BMC Microbiol. 2003 Jun 9;3:11. doi: 10.1186/1471-2180-3-11.
In a number of recent experiments with food-and-mouth disease virus, a deleterious mutant, RED, was found to avoid extinction and remain in the population for long periods of time. Since RED characterizes the past evolutionary history of the population, this observation was called quasispecies memory. While the quasispecies theory predicts the existence of these memory genomes, there is a disagreement between the expected and observed mutant frequency values. Therefore, the origin of quasispecies memory is not fully understood.
We propose and analyze a simple model of complementation between the wild type virus and a mutant that has an impaired ability of cell entry, the likely cause of fitness differences between wild type and RED mutants. The mutant will go extinct unless it is recreated from the wild type through mutations. However, under phenotypic mixing-and-hiding as a mechanism of complementation, the time to extinction in the absence of mutations increases with increasing multiplicity of infection (m.o.i.). If the RED mutant is constantly recreated by mutations, then its frequency at equilibrium under selection-mutation balance also increases with increasing m.o.i. At high m.o.i., a large fraction of mutant genomes are encapsidated with wild-type protein, which enables them to infect cells as efficiently as the wild type virions, and thus increases their fitness to the wild-type level. Moreover, even at low m.o.i. the equilibrium frequency of the mutant is higher than predicted by the standard quasispecies model, because a fraction of mutant virions generated from wild-type parents will also be encapsidated by wild-type protein.
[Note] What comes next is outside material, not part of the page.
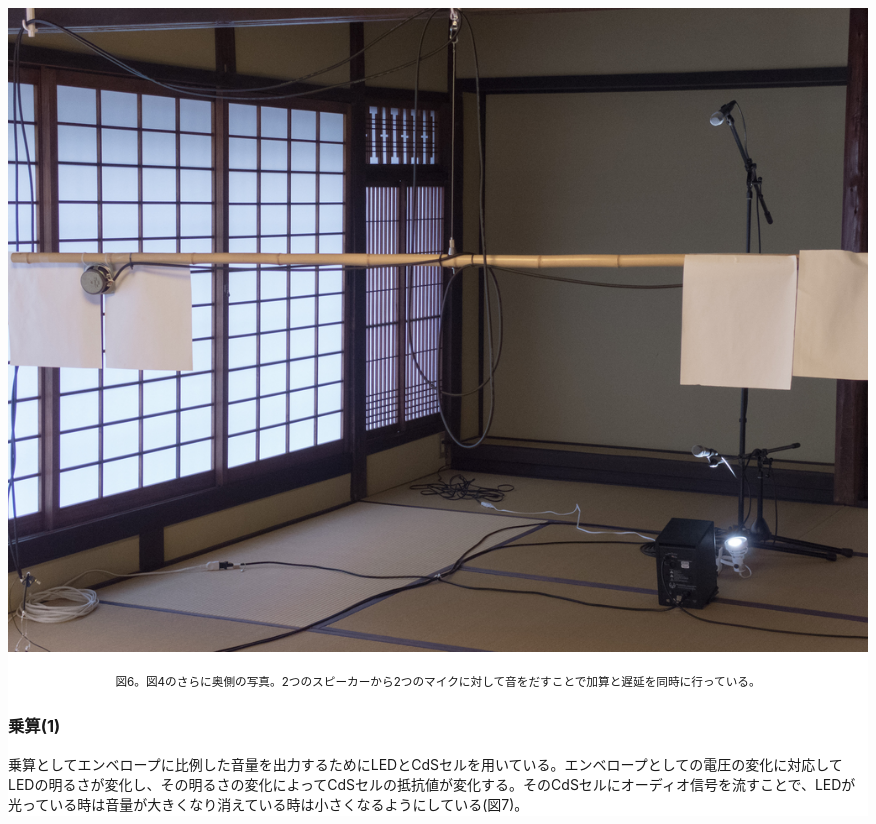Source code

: ![図6。図4のさらに奥側の写真。2つのスピーカーから2つのマイクに対して音をだすことで加算と遅延を同時に行っている。](aui_main2.jpg)

<center><small>図6。図4のさらに奥側の写真。2つのスピーカーから2つのマイクに対して音をだすことで加算と遅延を同時に行っている。</center></small>

### 乗算(1)

乗算としてエンベロープに比例した音量を出力するためにLEDとCdSセルを用いている。エンベロープとしての電圧の変化に対応してLEDの明るさが変化し、その明るさの変化によってCdSセルの抵抗値が変化する。そのCdSセルにオーディオ信号を流すことで、LEDが光っている時は音量が大きくなり消えている時は小さくなるようにしている(図7)。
Our model predicts that phenotypic hiding will strongly influence the population dynamics of viruses, particularly at high m.o.i., and will also have important effects on the mutation-selection balance at low m.o.i. The delay in mutant extinction and increase in mutant frequencies at equilibrium may, at least in part, explain memory in quasispecies populations.
在最近一些针对口蹄疫病毒的实验中,发现了一种有害突变体RED,它能够避免灭绝并在种群中长时间留存。由于RED体现了种群过去的进化历史,这一现象被称为准种记忆。虽然准种理论预测了这些记忆基因组的存在,但预期的和观察到的突变频率值之间存在分歧。因此,准种记忆的起源尚未完全明了。
我们提出并分析了一个野生型病毒与一种细胞进入能力受损的突变体之间互补作用的简单模型,这种能力受损可能是野生型和RED突变体之间适应性差异的原因。除非通过突变从野生型重新产生,否则该突变体将会灭绝。然而,在作为一种互补机制的表型混合与隐藏作用下,在没有突变的情况下,灭绝时间会随着感染复数(m.o.i.)的增加而延长。如果RED突变体不断通过突变重新产生,那么在选择 - 突变平衡下其平衡频率也会随着m.o.i.的增加而升高。在高m.o.i.时,很大一部分突变基因组被野生型蛋白包裹,这使它们能够像野生型病毒粒子一样有效地感染细胞,从而将其适应性提高到野生型水平。此外,即使在低m.o.i.时,突变体的平衡频率也高于标准准种模型的预测值,因为从野生型亲本产生的一部分突变病毒粒子也会被野生型蛋白包裹。
我们的模型预测,表型隐藏将强烈影响病毒的种群动态,尤其是在高m.o.i.时,并且在低m.o.i.时也会对突变 - 选择平衡产生重要影响。突变体灭绝的延迟以及平衡时突变体频率的增加可能至少部分地解释了准种种群中的记忆现象。